### INSTRUCTIONS FOR THE TASK
For this exercise, write out exactly the lines from the line containing "Пейте натощак — вы ускорите метаболизм." through the last line of the records, and no other lines.

------ DATA EXTRACT ------

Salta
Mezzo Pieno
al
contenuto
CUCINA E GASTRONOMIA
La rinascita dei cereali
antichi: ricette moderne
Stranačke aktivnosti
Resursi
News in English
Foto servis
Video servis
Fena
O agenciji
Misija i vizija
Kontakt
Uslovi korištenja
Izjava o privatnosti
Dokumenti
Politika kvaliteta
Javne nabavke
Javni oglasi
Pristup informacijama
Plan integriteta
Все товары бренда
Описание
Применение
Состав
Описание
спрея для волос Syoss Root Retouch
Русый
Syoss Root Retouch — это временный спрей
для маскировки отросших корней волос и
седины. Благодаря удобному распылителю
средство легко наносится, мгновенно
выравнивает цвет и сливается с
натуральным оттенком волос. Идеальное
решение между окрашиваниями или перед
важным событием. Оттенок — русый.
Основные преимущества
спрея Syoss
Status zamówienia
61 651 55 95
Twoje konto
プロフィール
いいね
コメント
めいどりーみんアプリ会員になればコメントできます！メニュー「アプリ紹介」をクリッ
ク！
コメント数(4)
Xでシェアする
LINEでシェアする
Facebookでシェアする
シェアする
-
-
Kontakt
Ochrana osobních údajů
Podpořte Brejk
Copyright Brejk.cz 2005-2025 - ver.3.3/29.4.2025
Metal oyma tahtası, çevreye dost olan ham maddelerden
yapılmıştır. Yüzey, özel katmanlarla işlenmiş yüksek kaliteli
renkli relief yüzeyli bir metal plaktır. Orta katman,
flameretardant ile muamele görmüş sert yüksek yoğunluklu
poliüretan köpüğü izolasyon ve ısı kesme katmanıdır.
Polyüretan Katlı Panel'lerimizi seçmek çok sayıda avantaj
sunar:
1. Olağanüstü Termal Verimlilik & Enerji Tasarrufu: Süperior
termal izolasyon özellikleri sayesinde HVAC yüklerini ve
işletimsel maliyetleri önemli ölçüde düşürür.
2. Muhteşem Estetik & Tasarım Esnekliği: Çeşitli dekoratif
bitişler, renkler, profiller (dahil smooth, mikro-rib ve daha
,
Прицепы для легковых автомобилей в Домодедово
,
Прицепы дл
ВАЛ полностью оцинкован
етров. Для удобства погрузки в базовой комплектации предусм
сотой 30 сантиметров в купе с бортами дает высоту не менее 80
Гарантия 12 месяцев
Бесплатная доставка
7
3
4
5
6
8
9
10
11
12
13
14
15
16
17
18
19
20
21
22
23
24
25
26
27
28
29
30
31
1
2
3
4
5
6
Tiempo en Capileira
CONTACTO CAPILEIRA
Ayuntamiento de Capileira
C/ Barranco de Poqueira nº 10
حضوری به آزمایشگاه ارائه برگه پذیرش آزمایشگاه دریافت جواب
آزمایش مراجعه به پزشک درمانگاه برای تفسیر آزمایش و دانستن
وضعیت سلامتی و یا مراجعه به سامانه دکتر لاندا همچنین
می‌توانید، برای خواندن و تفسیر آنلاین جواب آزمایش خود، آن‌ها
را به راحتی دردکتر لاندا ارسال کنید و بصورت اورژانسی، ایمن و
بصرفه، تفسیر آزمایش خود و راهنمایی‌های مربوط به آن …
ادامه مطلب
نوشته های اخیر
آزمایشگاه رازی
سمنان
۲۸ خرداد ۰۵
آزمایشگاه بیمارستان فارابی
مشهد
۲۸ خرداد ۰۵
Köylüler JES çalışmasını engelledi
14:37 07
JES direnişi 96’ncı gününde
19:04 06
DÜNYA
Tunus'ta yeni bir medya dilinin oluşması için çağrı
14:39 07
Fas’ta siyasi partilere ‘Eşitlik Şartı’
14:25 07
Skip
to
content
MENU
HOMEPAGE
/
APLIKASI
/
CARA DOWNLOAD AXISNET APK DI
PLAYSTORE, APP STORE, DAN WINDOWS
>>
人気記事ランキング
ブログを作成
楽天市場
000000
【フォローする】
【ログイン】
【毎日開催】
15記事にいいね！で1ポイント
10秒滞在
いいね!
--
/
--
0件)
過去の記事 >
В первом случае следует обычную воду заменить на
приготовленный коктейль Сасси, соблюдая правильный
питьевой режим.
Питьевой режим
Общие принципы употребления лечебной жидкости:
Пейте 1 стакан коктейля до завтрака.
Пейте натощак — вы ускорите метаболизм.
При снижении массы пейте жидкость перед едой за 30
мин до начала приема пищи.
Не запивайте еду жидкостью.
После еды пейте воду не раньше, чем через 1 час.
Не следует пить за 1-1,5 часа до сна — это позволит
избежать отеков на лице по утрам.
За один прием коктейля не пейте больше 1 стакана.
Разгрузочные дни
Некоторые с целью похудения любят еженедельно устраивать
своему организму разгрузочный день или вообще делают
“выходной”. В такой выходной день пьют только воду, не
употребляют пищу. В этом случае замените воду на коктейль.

------

### SOLUTION
Пейте натощак — вы ускорите метаболизм.
При снижении массы пейте жидкость перед едой за 30
мин до начала приема пищи.
Не запивайте еду жидкостью.
После еды пейте воду не раньше, чем через 1 час.
Не следует пить за 1-1,5 часа до сна — это позволит
избежать отеков на лице по утрам.
За один прием коктейля не пейте больше 1 стакана.
Разгрузочные дни
Некоторые с целью похудения любят еженедельно устраивать
своему организму разгрузочный день или вообще делают
“выходной”. В такой выходной день пьют только воду, не
употребляют пищу. В этом случае замените воду на коктейль.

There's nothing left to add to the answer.